Orators for years have told you of the degradation and want that the “social glass” brings us to. Stories innumerable have been told of husbands leaving all they loved in this world to satisfy these unnatural desires. One habit indulged leads to another. We have seen how even the “innocent” habit of smoking may have an influence in deciding a young man to take the next step. Once in the billiard room it is not hard to see how the young can be led on to drink, first one thing, then another. We will say nothing of cards. Card-playing, gambling, is only the natural result of these other evils, that is, they tend that way, they go with it and it goes with them. Where one is found you will often find the other.
The coroner can tell you more about the results of bad habits than I can. To those who to-day may be so unfortunate as to be under the fascination of any habit, let me say that you can overcome that habit, and learn to detest it, too. Young man, you desire to be rich and succeed, but you disregard the fundamental principles of success—hence fail. Why wouldn’t you? You might as well expect to build a fine house without a foundation. You desire to gain wealth, yet you spend twenty cents every day on one extravagance or another, which, with interest, would amount to over $19,000 at the end of fifty years. There is food for thought for you. When you again wish to yourself that you were rich, and then take ten cents out of your pocket in the shape of a cigar, and proceed to burn it up, just let the thought pass through your mind, “What a fool I make of myself every day.”
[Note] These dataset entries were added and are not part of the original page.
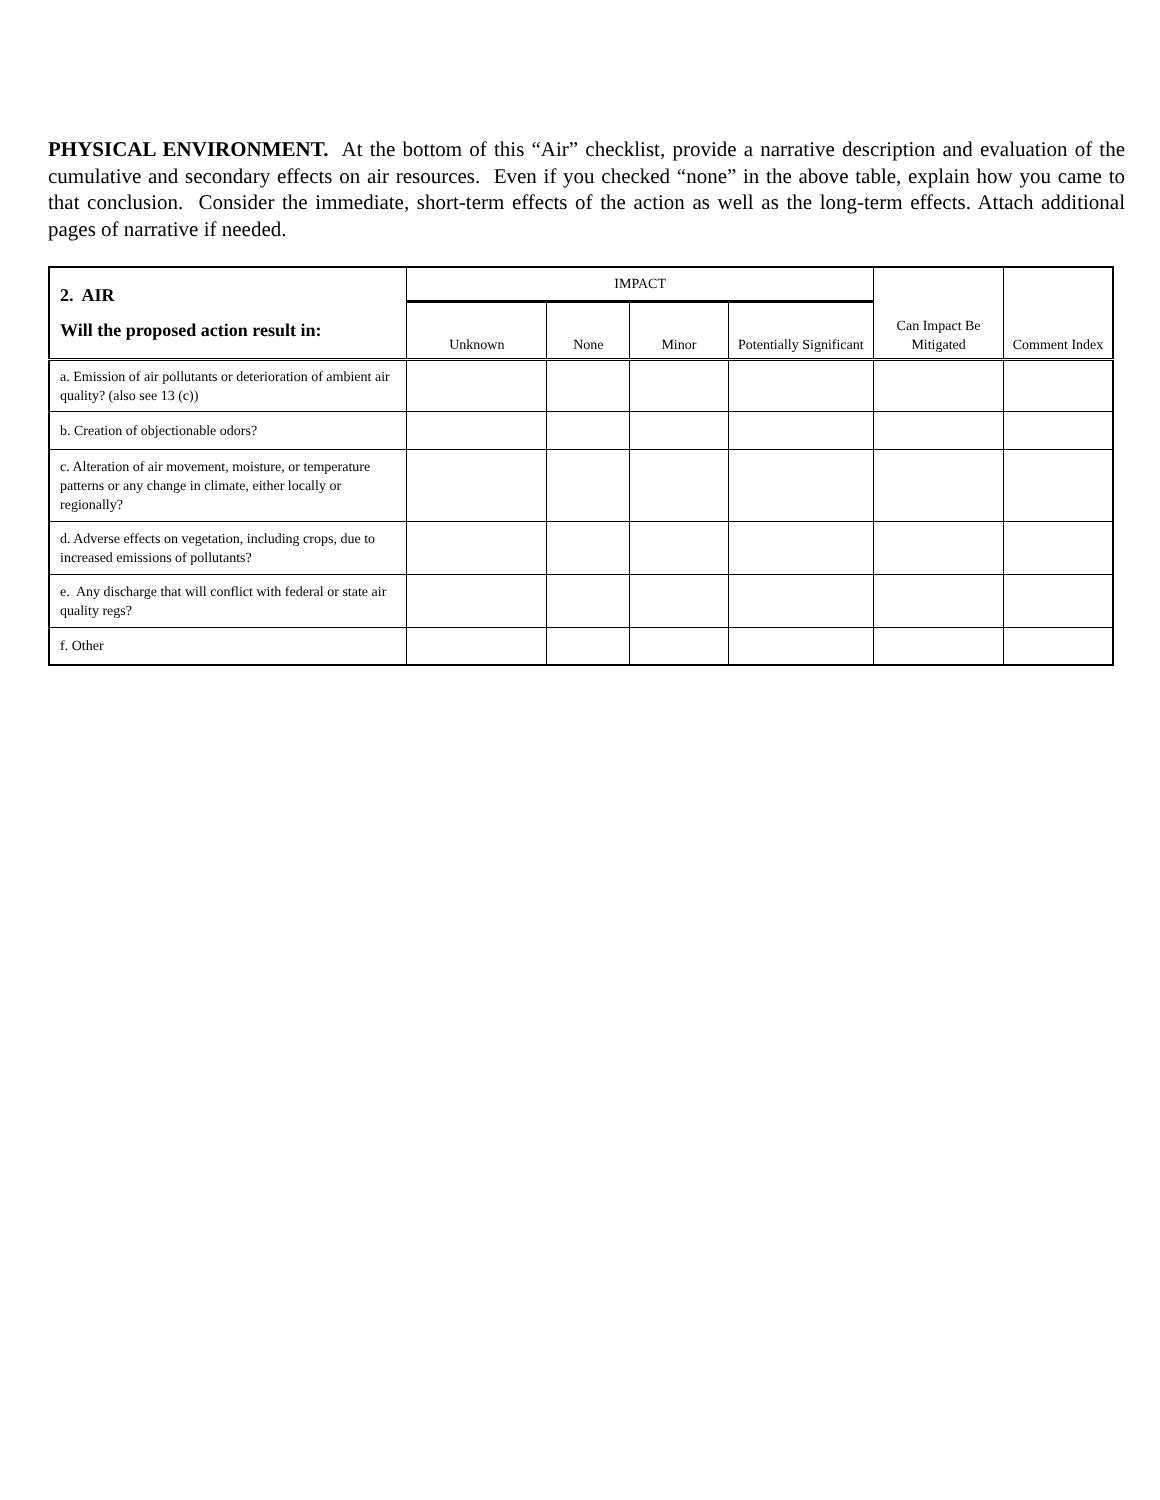PHYSICAL ENVIRONMENT. At the bottom of this “Air” checklist, provide a narrative description and evaluation of the cumulative and secondary effects on air resources. Even if you checked “none” in the above table, explain how you came to that conclusion. Consider the immediate, short-term effects of the action as well as the long-term effects. Attach additional pages of narrative if needed.
| 2. AIR Will the proposed action result in: | IMPACT | | | | Can Impact Be Mitigated | Comment Index |
| --- | --- | --- | --- | --- | --- | --- |
| | Unknown | None | Minor | Potentially Significant | | |
| a. Emission of air pollutants or deterioration of ambient air quality? (also see 13 (c)) | | | | | | |
| b. Creation of objectionable odors? | | | | | | |
| c. Alteration of air movement, moisture, or temperature patterns or any change in climate, either locally or regionally? | | | | | | |
| d. Adverse effects on vegetation, including crops, due to increased emissions of pollutants? | | | | | | |
| e. Any discharge that will conflict with federal or state air quality regs? | | | | | | |
| f. Other | | | | | | |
A man recently told the writer that he spent one dollar every day in treating and smoking. He is an ice dealer in New York City, and has done a good business for thirty years. I cannot say how long he has been spending this dollar a day, but I do know that one dollar earned each day, with interest, will make a man worth over $475,000 within fifty years. There is enough wasted by the average person within twenty-five years to make any family well off. The pennies are wasted in the desire to get the dollars. The dollars are not half so essential to success as the pennies. The old saying: “Honesty is the best policy,” is surely true in more ways than one. There is more ways than one to succeed in this world.
A man may succeed in National honor, and yet have little of this world’s goods. Many a Congressman, who has but little money, who sometimes feel the need of money, would not exchange places with a Rothschild. But it is not necessary to be either a Rothschild or a Webster, in order to succeed. It is a question in my mind, whether that man, who has lived wholly for self, is happy, even though he be rich as Croesus or as honored as Demosthenes.
Therefore let us not entirely lose sight of the fundamental law of success.—”Do unto others as you would have them do to you.” “Put yourself in his place.” What is success? It is doing our level best. It is the making the most of our abilities. If we do not do this we both sin, and lose the goal of earthly happiness.
“And is it too late?
No! for Time is a fiction, and limits not fate.
Thought alone is eternal. Time thralls it in vain.
For the thought that springs upward and yearns to regain
The pure source of spirit, there is no Too late.”